Astonishing to watch this plastic faced suit-dressed woman stand at a podium with nothing but smiling confidence in the voracity she is comfortable with while her power exploits people in the most hopeless points of their life.
The most slimy vermin of the Earth are those who prey upon the less fortunate for gain. There are many out there: Payday Lenders, drug dealers and, without a doubt, churches. For my contrast to the lovely Titlon, painted here using his best tongues-speaking face, is Buddha’s Dharma Wheel- with 8 spokes, symbolizing the Buddha’s Eightfold Noble Path. Here the wheel stands as token of joy in experiencing good and wholesome deeds. There seems to be no self-serving text in my research of Buddha’s teachings, which makes it that much more reliable. To harness the threats present in the Bible and fuel fear in the vulnerable or desperate is criminal. Millionaire preachers flying private jets, continuing to ask those with little, if any, extra money to give. The frightening reality of these predators, with a bright 1-800 number flashing at chest level, is that humanity is capable of such viciousness.
Pastors and megachurches thriving so shamelessly, is like watching a spider’s nest hatch. Shit!

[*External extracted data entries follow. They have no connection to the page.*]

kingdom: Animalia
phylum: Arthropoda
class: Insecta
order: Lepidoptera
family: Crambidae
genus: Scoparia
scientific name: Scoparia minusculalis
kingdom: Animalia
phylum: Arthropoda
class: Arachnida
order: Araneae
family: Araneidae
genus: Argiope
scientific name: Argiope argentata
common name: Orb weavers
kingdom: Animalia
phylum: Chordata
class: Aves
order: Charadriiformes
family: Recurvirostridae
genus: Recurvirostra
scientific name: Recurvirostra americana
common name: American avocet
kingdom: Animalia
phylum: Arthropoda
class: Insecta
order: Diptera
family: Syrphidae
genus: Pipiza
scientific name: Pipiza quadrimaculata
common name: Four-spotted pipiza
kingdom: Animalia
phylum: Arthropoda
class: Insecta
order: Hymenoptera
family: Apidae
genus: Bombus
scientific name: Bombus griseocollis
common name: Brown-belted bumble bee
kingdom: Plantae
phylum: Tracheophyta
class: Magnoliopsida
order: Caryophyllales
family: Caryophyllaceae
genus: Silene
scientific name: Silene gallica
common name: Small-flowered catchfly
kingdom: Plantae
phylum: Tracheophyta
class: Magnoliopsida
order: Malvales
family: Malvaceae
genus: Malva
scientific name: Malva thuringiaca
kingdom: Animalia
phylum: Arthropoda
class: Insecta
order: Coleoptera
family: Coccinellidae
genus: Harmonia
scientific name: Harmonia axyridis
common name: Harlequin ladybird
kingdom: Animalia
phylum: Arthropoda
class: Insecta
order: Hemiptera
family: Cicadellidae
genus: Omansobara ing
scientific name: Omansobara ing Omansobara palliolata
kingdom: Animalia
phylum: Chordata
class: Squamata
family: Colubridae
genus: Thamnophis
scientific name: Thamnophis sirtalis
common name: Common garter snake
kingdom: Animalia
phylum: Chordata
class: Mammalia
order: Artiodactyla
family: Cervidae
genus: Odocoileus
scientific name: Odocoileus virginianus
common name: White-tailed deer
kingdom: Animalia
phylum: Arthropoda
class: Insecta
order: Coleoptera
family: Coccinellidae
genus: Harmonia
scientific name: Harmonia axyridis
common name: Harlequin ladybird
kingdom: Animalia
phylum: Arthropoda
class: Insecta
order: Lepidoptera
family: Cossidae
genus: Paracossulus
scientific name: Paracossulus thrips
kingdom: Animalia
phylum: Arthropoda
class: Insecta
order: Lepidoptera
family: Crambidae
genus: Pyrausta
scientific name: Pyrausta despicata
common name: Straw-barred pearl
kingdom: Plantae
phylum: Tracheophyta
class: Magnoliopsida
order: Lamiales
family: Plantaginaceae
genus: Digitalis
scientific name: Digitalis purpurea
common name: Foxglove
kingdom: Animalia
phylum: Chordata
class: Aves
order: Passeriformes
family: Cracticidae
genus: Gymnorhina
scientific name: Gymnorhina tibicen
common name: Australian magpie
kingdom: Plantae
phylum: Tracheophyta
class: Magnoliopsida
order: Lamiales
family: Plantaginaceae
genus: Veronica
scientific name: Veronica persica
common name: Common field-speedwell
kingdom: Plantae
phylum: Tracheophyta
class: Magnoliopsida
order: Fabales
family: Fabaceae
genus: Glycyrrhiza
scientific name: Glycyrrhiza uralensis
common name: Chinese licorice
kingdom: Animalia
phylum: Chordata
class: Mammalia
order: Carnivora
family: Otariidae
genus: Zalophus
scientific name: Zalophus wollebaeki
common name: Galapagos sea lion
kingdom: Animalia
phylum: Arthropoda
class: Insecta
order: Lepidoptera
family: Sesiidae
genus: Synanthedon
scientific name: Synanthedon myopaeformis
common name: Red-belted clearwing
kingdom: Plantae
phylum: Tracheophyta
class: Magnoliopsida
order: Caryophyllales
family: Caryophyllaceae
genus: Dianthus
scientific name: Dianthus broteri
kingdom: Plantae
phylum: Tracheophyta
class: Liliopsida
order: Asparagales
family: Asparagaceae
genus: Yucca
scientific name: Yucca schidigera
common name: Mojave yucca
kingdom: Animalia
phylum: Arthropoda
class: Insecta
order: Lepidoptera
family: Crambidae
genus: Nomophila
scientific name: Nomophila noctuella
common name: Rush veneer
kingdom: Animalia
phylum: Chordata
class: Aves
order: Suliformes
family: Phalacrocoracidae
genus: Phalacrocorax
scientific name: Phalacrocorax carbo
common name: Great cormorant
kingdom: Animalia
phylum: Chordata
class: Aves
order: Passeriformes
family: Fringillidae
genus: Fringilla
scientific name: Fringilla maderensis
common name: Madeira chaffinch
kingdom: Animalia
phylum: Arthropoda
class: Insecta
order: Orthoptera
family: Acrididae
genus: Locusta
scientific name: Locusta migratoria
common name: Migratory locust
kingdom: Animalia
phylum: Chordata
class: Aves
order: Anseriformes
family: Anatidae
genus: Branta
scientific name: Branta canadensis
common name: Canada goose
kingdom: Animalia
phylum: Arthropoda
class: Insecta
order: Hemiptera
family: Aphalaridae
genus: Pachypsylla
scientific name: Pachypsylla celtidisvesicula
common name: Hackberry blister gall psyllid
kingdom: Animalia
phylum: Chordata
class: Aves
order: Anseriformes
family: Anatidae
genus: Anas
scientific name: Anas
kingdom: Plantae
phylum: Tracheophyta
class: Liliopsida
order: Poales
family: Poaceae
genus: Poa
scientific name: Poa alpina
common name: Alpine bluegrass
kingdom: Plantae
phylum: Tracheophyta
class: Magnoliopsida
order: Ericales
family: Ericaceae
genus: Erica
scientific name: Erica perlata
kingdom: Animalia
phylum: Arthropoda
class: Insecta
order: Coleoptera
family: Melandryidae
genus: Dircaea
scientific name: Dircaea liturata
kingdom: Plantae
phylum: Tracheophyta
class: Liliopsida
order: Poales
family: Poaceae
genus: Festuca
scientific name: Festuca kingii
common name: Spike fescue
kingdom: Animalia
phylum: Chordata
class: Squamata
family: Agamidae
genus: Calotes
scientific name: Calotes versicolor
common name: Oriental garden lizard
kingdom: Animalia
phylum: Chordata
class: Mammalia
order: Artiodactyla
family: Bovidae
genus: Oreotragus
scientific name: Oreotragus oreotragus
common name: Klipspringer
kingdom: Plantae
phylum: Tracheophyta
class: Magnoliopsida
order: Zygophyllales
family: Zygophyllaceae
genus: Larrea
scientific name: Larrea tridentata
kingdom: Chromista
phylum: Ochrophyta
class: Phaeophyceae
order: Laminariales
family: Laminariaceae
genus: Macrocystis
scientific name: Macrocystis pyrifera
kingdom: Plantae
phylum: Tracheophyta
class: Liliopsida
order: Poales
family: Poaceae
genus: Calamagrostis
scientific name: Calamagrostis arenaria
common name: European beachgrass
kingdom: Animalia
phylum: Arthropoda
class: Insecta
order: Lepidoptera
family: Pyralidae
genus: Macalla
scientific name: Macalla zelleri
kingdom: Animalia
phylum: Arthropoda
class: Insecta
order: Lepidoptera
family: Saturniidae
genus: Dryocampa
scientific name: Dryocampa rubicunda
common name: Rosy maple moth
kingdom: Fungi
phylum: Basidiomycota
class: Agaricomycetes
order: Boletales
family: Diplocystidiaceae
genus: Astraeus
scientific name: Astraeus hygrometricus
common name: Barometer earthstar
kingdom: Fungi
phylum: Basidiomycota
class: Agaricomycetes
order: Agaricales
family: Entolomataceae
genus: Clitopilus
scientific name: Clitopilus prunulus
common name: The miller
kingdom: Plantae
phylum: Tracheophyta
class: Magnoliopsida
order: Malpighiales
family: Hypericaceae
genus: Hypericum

There are more of them and they will only be getting bigger and more disgusting as they grow over time. Perhaps it is a generational problem and the demographic of shopping channel style religion will soon die out- but- with ministries finding clever little ways to push their agenda online, and on social media- like selfies in Heaven, more will fall into the trap, pushing their meager amounts of money, into the un-taxed bank accounts of these suited charlatans. Maybe I’m wrong, perhaps these megachurch leaders are actually sent from God to spread His word and their riches are, indeed from their unique Holy access. I suppose that only makes it worse, for a God that shines on those with mansions and yachts by the hands of the poor, is no deity I want to believe in.